I used to share with my pastor that often my goal going into such situations would be to just keep my mouth shut. I would go to a meeting with church leaders and pray that God would just help me keep quiet. I loved these people and didn’t want to offend anyone. Yet often words come flying out of my mouth that would seem to offend. So I reasoned that a good solution would just be to keep quiet and not say anything. (And usually that wouldn't work very well!)

In Jeremiah 20 this morning, I re-read something that apparently I’ve missed in the past. Jeremiah speaks of the exact same phenomenon! He would speak what God had put in him and people would be offended. So he would try to just be quiet and not say anything. But the Scripture says that whenever he withheld God’s word for a while it became fire in his bones until he could not hold it back any longer. In Jeremiah’s own terms, “the words come out in a violent outburst.” I could certainly identify with that!

He said, “(These) messages from the Lord have made me a household joke." I could identify with that too. Jeremiah went on to describe his experience like this, “(But) if I say I’ll never …. speak in His name, His word burns in my heart like a fire. It’s like a fire in my bones! (And) I am weary of holding it in.” Oh boy, do I ever identify with that statement!

Now in Jeremiah 20, he goes on to complain to God quite a bit about his lot in life. In fact, Jeremiah cursed the day he was born. He said, Why was I ever born? My entire life has been filled with trouble, sorrow and shame.” Now I can certainly relate to that. I’ve had my share of the trouble and sorrow. Moreover, I’ve felt the shame. But the truth is, I always know that I am not always right and don’t believe that I am (despite what others may accuse me of).

But often I am right. And it’s not because I think I have more knowledge than others or am smarter or cleverer than anyone else. It’s because I have this gift of prophecy. My conclusion is that God apparently shows me more things and speaks to me about more things than He does to others. I am always right. It’s a supernatural knowing that the wisdom God has given you is flawless. It makes you confident and enables you to be bold. And, like Jeremiah, if I try to hold it in, it builds up and explodes in violent outbursts.

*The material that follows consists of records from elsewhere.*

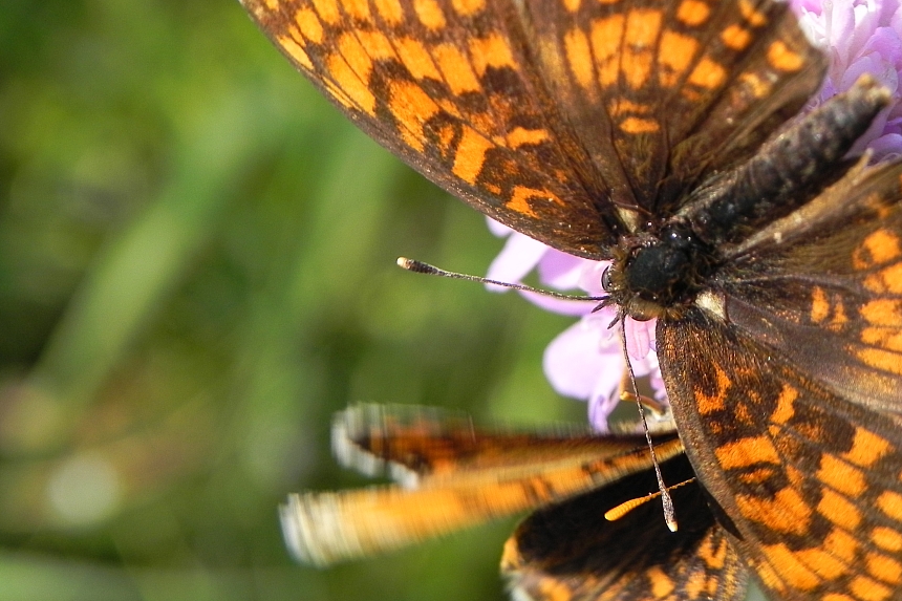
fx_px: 3256
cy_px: 319
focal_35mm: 130
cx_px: 508
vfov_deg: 10.5
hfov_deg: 15.8
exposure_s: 1/538
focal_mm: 18.8
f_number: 4
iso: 160
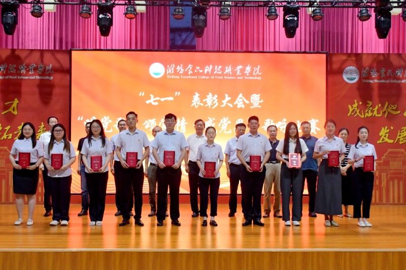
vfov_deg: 43.6
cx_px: 203
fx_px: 338
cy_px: 135
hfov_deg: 61.9
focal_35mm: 30
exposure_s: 1/80
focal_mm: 20
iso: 4500
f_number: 5
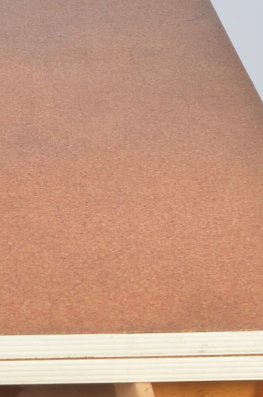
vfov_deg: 13.8
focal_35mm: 145
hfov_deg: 9.3
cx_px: -16
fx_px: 1596
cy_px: 477
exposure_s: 1/125
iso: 100
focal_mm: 24
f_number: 11
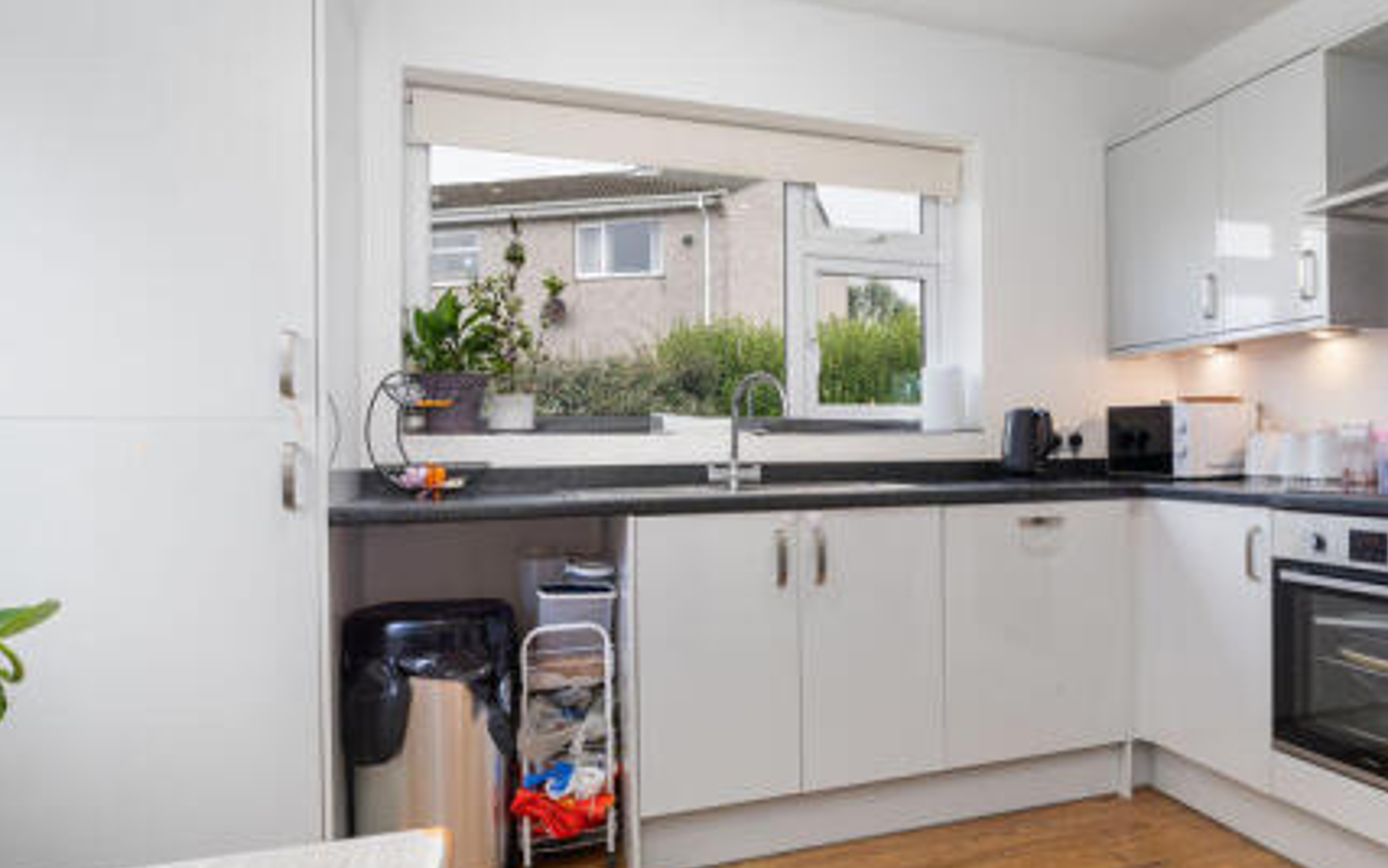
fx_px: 946
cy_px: 476
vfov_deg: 49.2
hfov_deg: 70.4
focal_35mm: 25
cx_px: 925
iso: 250
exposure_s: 1/4
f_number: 9
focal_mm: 16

So this gift of prophecy is quite a handful. It isn’t a gift I would wish on anyone. Jesus said on more than one occasion that, “A prophet is never accepted in his home town.” I think that includes not being accepted in his home church, his family of origin, etc. It must be difficult to be friends with a prophet --- because they’re always saying things you don’t want to hear. I see that Jeremiah had few friends. I often have few friends too. I suppose the closer one would get to me (or any other prophet) the more disturbing our words would be.

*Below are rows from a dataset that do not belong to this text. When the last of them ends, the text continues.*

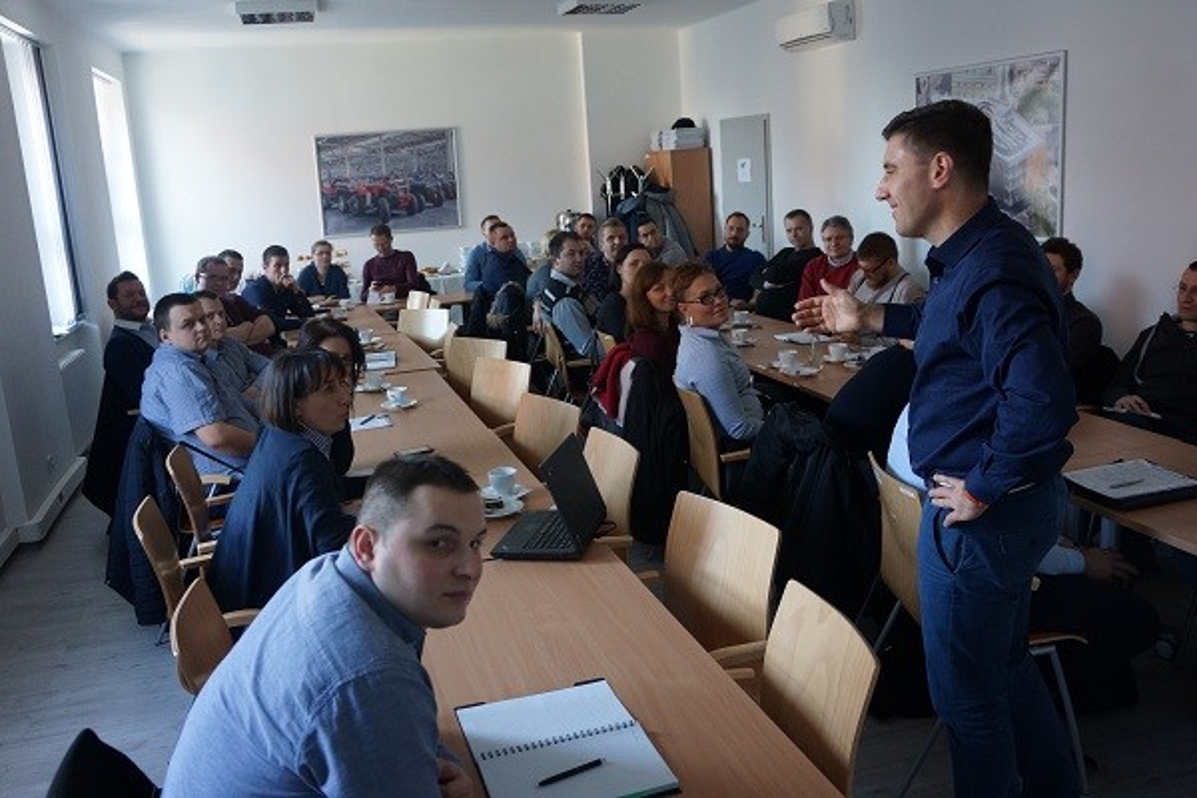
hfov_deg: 61.9
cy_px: 399
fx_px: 997
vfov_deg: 43.6
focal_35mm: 30
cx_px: 598
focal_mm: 20
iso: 800
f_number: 4
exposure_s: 1/60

So my prayer today is simply this: “Lord, You are an overwhelming power in my life. When I try to control how I respond to what You’re doing in me it only makes the impact worse. And I end up being more of an outcast. Help me to be more obedient to You and in a timelier manner ---- never trying to contain or suppress the insights that You give me to share. But give me words that others can hear and find useful. My heart is mellow and it is truly not my desire to offend, manipulate or control anyone. It is my desire to love them. Help me to love You and love others more effectively in my God-given role and with my God-given gifts. I ask this in Jesus’ name. Amen.”